This guide introduces the most common types of glass used in windows and doors in New Zealand.
At its most basic level, all glass is made by heating sand until it melts and turns into a liquid. Most window glass is made using the float process: a sheet of molten glass is ‘floated’ on a bed of molten tin and drawn out to create a pane that is smooth and flat with a uniform thickness.
By changing the ingredients or process, or adding different coatings, the colour, strength and other properties of the finished glass can be altered to suit different situations. Low iron content, for instance, will produce extra-clear glass.
As well as aesthetics, glass selection impacts energy use in homes, as windows are the greatest source of heat loss in a new build. It’s worth investing in making your windows as energy-efficient as possible – picking special options such as low E glass – for comfort and for lower energy bills.
It's important to note that, under the updated New Zealand Building Code, double glazing on exterior windows and doors is a minimum requirement in all new builds.
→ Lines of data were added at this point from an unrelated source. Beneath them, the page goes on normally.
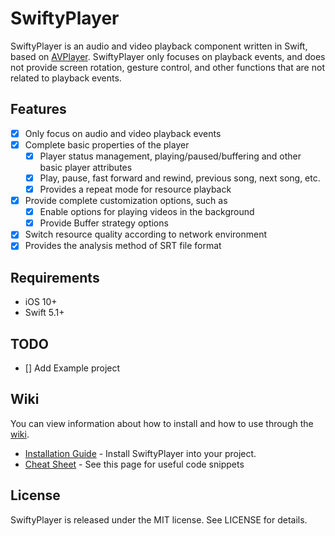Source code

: # SwiftyPlayer

SwiftyPlayer is an audio and video playback component written in Swift, based on [AVPlayer](https://developer.apple.com/documentation/avfoundation/avplayer). SwiftyPlayer only focuses on playback events, and does not provide screen rotation, gesture control, and other functions that are not related to playback events.

## Features

- [x] Only focus on audio and video playback events
- [x] Complete basic properties of the player
    - [x] Player status management, playing/paused/buffering and other basic player attributes
    - [x] Play, pause, fast forward and rewind, previous song, next song, etc.
    - [x] Provides a repeat mode for resource playback
- [x] Provide complete customization options, such as
    - [x] Enable options for playing videos in the background
    - [x] Provide Buffer strategy options
- [x] Switch resource quality according to network environment
- [x] Provides the analysis method of SRT file format

## Requirements

 * iOS 10+
 * Swift 5.1+

## TODO

- [] Add Example project

## Wiki

You can view information about how to install and how to use through the [wiki](https://github.com/shiwei93/SwiftyPlayer/wiki).

 * [Installation Guide](https://github.com/shiwei93/SwiftyPlayer/wiki/Installation-Guide) - Install SwiftyPlayer into your project.
 * [Cheat Sheet](https://github.com/shiwei93/SwiftyPlayer/wiki/Cheat-Sheet) - See this page for useful code snippets

## License

SwiftyPlayer is released under the MIT license. See LICENSE for details.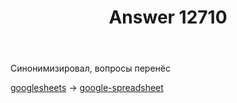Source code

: ﻿---
title: "Answer 12710"
se.owner.user_id: 373567
se.owner.display_name: "aepot"
se.owner.link: "https://ru.meta.stackoverflow.com/users/373567/aepot"
se.answer_id: 12710
se.question_id: 11974
se.post_type: answer
se.is_accepted: True
---
<p>Синонимизировал, вопросы перенёс</p>
<p><a href="https://ru.stackoverflow.com/questions/tagged/googlesheets" class="post-tag" title="показать вопросы с меткой [googlesheets]" aria-label="показать вопросы с меткой [googlesheets]" rel="tag" aria-labelledby="tag-googlesheets-tooltip-container">googlesheets</a> → <a href="https://ru.stackoverflow.com/questions/tagged/google-spreadsheet" class="post-tag" title="показать вопросы с меткой [google-spreadsheet]" aria-label="показать вопросы с меткой [google-spreadsheet]" rel="tag" aria-labelledby="tag-google-spreadsheet-tooltip-container">google-spreadsheet</a></p>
And safety glass is mandatory in many interior applications, such as glazed partition doors and shower glass. To find out more about, read the section on the benefits of double or triple glazing.
Float glass, or ordinary glass, features in our older homes and remains the standard today. It has been annealed (slow-cooled) for stability, but it remains prone to breaking under stress or impact into shards that are dangerous. For obvious reasons, annealed glass is unsuitable for cat-flap panes or for roofing a greenhouse.
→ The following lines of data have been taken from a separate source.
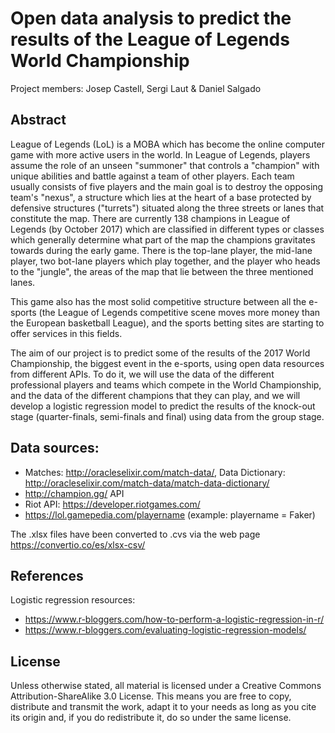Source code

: # Open data analysis to predict the results of the League of Legends World Championship

Project members: Josep Castell, Sergi Laut  & Daniel Salgado

## Abstract
 League of Legends (LoL) is a MOBA which has become the online computer game with more active users in the world. In League of Legends, players assume the role of an unseen "summoner" that controls a "champion" with unique abilities and battle against a team of other players. Each team usually consists of five players and the main goal is to destroy the opposing team's "nexus", a structure which lies at the heart of a base protected by defensive structures ("turrets") situated along the three streets or lanes that constitute the map. There are currently 138 champions in League of Legends (by October 2017) which are classified in different types or classes which generally determine what part of the map the champions gravitates towards during the early game. There is the top-lane player, the mid-lane player, two bot-lane players which play together, and the player who heads to the "jungle", the areas of the map that lie between the three mentioned lanes.

This game also has the most solid competitive structure between all the e-sports (the League of Legends competitive scene moves more money than the European basketball League), and the sports betting sites are starting to offer services in this fields. 

The aim of our project is to predict some of the results of the 2017 World Championship, the biggest event in the e-sports, using open data resources from different APIs. To do it, we will use the data of the different professional players and teams which compete in the World Championship, and the data of the different champions that they can play, and we will develop a logistic regression model to predict the results of the knock-out stage (quarter-finals, semi-finals and final) using data from the group stage.

## Data sources:

* Matches: http://oracleselixir.com/match-data/, Data Dictionary: http://oracleselixir.com/match-data/match-data-dictionary/
* http://champion.gg/ API
* Riot API: https://developer.riotgames.com/
* https://lol.gamepedia.com/playername (example: playername = Faker)

The .xlsx files have been converted to .cvs via the web page https://convertio.co/es/xlsx-csv/

## References
Logistic regression resources:
* https://www.r-bloggers.com/how-to-perform-a-logistic-regression-in-r/
* https://www.r-bloggers.com/evaluating-logistic-regression-models/

## License

Unless otherwise stated, all material is licensed under a Creative Commons Attribution-ShareAlike 3.0 License. This means you are free to copy, distribute and transmit the work, adapt it to your needs as long as you cite its origin and, if you do redistribute it, do so under the same license.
Float glass is imported into New Zealand, where it can be toughened and/or treated for special finishes.
Glass is classified as a hazardous building material in the code, and safety glass is mandatory in areas that are identified as being at high risk of human impact, such as bathrooms, and for doors and larger windows.
There are two main types of safety glass used in New Zealand. Both will help protect you and your family from serious injury if the glass breaks for any reason. Safety glass is mandatory in bathroom shower cabinets, glass doors (including pet flap panes), internal partitions, overhead glazing, structural glazing and balustrades.
Safety glass will either be laminated glass or toughened glass and can be identified by a compliance logo marked with NZS 4223.3 in either permanent ink or an etch-marking. If there is no marking, it may not be safety glass and should be replaced.
Toughened glass needs to be cut (and/or drilled) before the toughening process, rather than after, so it must be ordered specially.
For security applications, there are various options including laminated glass and security films; these are particularly apt for glazed exterior doors.
Low E glass has a very thin layer of silver (or another low emissivity material) applied to one side. This reduces the rate at which heat (or cold) passes through the glass. Think of it as an invisible insulation barrier for your windows, providing a more comfortable indoor temperature.
Low E glass needs to be enclosed within a double- or triple-glazed unit to protect the coating, but the benefit is a better performing product. So, you can have bigger windows, and heating and cooling costs are reduced.
Low E units must be installed facing a certain way to support their performance; your window installer or glazier should ensure this. Low E glass is available in a range of thermal performance levels. With some low E glass, there can be a hazy appearance; this comes down to the thermal performance rating of the coating. So if you are opting for low E, discuss your needs with your glazier.
The benefits of tinted glass include lower UV radiation, lower visible light transmission, and greater privacy. Tinted glass can become overly warm and therefore is usually heat-treated for protection. It can be used in IGUs, along with low E glass, to help with thermal control.